主催: 日本薬理学会
会議名: 看護薬理学カンファレンス 2021 in 札幌
回次: 2021
開催地: 札幌
開催日: 2021/03/07
「ウイメンズヘルス」は女性の一生をトータルにサポートする領域で、思春期~性成熟期~更年期~老年期全ての世代の女性をライフステージに応じた健康管理を行い、生涯を通して疾病の予防を行うことを目指しています。女性の健康に大きな影響を与えているのが、代表的な女性ホルモンであるエストロゲンです。エストロゲンは脳・中枢神経、心臓血管系、脂質代謝系、泌尿生殖器系、骨など、全身のさまざまな臓器に働きかけており、分泌量は20~30歳代をピークとして40歳代を過ぎると減り始め、平均50歳で人生のターニングポイントともいえる閉経を迎えます。更年期は閉経の前後5年間(10年間)で女性の誰もが確実に通る時期ですが、エストロゲン低下が一因となって一生の中でも心身の変化をもっとも感じやすい時期ともいえます。更年期障害に対しては、画一的なアプローチでは解決できないことも多く、幅広い治療の選択肢が必要になります。

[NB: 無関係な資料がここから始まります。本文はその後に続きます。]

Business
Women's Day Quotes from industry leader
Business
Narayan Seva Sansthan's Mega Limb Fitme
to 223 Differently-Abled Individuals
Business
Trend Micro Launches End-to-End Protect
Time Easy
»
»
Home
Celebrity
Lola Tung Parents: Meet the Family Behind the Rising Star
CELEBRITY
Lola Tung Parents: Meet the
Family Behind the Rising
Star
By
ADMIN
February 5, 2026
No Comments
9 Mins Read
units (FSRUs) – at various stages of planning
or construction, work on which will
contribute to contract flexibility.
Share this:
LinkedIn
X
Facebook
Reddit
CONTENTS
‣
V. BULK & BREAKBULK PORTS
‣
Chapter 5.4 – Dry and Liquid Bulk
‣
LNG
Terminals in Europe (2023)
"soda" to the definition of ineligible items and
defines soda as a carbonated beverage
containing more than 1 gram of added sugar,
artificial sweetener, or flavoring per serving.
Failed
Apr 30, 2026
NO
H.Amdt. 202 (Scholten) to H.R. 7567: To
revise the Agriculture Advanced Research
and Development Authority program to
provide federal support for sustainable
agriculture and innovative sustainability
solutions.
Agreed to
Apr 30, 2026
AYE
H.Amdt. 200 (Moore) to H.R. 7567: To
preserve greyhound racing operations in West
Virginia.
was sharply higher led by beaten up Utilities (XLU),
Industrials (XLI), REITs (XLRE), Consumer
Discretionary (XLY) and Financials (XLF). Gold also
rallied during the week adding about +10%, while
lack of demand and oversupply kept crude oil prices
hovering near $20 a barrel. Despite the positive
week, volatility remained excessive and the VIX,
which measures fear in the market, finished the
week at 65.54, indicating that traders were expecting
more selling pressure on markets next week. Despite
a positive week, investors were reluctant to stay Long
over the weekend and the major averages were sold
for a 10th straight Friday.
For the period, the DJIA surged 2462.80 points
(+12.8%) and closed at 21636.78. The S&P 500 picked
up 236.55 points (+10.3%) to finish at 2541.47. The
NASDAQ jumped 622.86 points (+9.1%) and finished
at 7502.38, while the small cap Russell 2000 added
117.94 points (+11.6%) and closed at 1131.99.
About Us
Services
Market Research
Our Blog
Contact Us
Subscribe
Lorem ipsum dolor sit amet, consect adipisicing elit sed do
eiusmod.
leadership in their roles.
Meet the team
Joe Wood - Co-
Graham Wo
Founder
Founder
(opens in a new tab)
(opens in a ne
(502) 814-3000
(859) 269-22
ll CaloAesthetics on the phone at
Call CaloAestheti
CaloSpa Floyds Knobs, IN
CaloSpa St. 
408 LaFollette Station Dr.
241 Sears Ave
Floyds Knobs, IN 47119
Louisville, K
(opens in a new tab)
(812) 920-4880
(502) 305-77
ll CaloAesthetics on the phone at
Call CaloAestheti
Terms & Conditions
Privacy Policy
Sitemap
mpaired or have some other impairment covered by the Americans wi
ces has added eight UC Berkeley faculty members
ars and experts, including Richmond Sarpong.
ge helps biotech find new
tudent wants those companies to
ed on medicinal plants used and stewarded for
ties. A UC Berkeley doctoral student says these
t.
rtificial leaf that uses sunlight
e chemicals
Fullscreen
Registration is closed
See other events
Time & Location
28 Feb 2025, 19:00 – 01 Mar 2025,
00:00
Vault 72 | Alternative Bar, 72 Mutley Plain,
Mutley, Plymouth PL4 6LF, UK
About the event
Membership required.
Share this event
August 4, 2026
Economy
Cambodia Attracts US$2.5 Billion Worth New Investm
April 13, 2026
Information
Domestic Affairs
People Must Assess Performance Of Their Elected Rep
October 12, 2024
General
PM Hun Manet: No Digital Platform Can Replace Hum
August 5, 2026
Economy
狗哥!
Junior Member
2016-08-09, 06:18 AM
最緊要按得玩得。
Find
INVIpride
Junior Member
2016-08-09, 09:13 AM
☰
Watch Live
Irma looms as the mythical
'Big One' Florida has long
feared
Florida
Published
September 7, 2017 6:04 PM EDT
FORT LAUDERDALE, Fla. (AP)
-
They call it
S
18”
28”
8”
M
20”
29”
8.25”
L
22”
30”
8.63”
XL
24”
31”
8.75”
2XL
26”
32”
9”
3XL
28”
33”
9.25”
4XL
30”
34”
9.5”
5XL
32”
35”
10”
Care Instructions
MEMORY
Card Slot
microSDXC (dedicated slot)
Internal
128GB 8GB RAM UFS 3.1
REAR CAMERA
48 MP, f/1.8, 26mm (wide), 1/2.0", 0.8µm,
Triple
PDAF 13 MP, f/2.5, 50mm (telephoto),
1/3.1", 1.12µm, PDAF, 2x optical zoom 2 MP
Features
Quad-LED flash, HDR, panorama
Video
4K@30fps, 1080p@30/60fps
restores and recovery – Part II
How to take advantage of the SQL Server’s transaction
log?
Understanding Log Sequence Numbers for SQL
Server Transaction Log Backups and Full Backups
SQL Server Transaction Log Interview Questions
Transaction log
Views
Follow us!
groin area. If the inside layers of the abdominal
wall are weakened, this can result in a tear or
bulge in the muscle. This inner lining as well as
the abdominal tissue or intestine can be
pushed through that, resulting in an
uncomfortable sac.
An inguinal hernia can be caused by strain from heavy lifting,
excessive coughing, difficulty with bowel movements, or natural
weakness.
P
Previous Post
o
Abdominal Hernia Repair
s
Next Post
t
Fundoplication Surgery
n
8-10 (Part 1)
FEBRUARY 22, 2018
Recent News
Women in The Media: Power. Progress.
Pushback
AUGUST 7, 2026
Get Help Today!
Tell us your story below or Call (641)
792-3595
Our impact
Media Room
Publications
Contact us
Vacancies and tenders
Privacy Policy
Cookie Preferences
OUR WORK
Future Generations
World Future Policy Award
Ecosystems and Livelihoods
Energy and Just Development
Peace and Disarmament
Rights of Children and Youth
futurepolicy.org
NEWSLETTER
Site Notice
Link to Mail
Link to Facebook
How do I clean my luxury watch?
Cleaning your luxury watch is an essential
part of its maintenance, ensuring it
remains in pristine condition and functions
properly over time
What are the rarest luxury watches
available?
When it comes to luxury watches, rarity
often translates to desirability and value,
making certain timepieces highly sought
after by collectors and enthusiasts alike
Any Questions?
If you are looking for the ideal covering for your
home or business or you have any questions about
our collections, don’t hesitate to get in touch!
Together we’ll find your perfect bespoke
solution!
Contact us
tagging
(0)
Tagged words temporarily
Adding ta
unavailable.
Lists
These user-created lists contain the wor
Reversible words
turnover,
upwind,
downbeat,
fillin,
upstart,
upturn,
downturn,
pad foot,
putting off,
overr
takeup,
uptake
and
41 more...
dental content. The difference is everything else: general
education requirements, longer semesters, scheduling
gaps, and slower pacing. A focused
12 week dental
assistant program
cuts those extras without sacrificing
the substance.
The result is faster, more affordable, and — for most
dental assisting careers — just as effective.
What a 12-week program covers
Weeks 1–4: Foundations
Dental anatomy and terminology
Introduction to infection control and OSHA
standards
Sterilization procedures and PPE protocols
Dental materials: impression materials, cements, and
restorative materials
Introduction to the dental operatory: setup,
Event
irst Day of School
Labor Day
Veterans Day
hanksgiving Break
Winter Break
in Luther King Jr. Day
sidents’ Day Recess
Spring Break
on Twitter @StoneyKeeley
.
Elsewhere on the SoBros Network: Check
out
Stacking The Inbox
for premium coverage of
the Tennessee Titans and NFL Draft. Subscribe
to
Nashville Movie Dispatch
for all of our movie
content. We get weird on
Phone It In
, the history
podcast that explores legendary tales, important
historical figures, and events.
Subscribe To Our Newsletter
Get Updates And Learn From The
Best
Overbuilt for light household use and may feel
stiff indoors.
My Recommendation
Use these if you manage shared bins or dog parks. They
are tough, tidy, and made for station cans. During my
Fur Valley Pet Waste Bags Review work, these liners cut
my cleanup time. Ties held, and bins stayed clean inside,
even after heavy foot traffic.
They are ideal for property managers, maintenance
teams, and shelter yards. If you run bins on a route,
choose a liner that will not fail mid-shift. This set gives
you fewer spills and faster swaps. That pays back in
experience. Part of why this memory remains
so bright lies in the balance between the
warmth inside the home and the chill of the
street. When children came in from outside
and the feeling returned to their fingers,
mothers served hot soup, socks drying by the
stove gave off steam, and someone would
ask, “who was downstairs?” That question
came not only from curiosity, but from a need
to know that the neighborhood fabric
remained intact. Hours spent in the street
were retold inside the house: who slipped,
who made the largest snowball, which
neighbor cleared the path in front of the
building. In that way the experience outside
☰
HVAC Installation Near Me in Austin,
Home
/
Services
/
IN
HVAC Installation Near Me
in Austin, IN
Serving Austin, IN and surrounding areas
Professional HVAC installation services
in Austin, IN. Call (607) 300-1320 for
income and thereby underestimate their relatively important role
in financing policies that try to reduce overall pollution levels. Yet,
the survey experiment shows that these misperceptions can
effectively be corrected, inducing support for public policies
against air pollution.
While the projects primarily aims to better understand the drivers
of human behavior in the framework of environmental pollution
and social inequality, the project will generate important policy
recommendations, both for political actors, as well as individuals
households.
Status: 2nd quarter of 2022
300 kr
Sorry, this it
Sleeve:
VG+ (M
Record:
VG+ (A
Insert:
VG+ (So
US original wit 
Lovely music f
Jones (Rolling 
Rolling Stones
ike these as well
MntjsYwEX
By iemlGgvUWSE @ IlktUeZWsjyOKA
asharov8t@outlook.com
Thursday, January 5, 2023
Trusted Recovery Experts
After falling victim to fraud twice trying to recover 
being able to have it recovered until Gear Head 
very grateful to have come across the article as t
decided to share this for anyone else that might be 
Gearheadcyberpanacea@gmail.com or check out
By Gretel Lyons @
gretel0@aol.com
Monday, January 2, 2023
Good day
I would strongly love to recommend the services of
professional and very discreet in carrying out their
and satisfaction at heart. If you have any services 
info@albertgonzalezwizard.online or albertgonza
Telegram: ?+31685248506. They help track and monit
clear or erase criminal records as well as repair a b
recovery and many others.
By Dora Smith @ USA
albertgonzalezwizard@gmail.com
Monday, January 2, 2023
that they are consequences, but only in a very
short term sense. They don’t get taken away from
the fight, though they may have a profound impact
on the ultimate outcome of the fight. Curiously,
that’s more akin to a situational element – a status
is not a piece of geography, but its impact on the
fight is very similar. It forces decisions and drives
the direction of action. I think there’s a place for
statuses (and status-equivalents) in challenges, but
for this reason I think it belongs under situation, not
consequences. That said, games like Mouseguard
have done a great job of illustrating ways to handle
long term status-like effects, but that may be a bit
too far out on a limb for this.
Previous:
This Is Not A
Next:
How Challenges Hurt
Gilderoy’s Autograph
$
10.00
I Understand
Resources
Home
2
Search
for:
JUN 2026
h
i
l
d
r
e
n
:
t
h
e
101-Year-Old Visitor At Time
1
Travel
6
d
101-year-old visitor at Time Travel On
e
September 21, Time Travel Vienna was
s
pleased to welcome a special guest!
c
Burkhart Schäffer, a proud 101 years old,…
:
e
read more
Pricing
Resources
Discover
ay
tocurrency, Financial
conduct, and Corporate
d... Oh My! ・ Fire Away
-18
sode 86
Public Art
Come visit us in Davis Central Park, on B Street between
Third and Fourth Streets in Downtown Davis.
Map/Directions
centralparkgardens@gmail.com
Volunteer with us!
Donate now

エストロゲンに関連して、女性の心身状態を左右するものとして「月経」があげられます。月経に伴って現れる症状として、月経困難症、月経前症候群といった病名がつくものから、ちょっとした不調も経験があるのではないかと思います。また、女性は妊娠、出産、育児といったライフイベントの経験、家庭と仕事との両立、親の介護など、さまざまなストレスを抱えています。ほてり・のぼせ、冷え、発汗、動悸やめまいなどの自律神経失調症状、イライラ、抑うつ気分、不安感、倦怠感、不眠などの精神神経症状などは、更年期に限らず女性にはよくみられます。実臨床では、診断基準に合致しないため病名としてはつけられないものの、明らかに正常な状態とはいえないケースに数多く遭遇します。しかし、西洋医学的に病名がつかないケースこそ「未病」の域であるかもしれず、漢方的アプローチを試みることは有用であると思います。漢方治療では、ひとつひとつの症状を分断せず、患者を全体として捉え、様々な視点から過不足を判断して失調状態からバランスのとれた状態に整えていきます。
本日は、女性がWell-Agingを目指し、QOLを保って健康管理を行っていくための選択肢として、婦人科三大処方でよく知られている「当帰芍薬散」「加味逍遥散」「桂枝茯苓丸」を中心にお話させていただきます。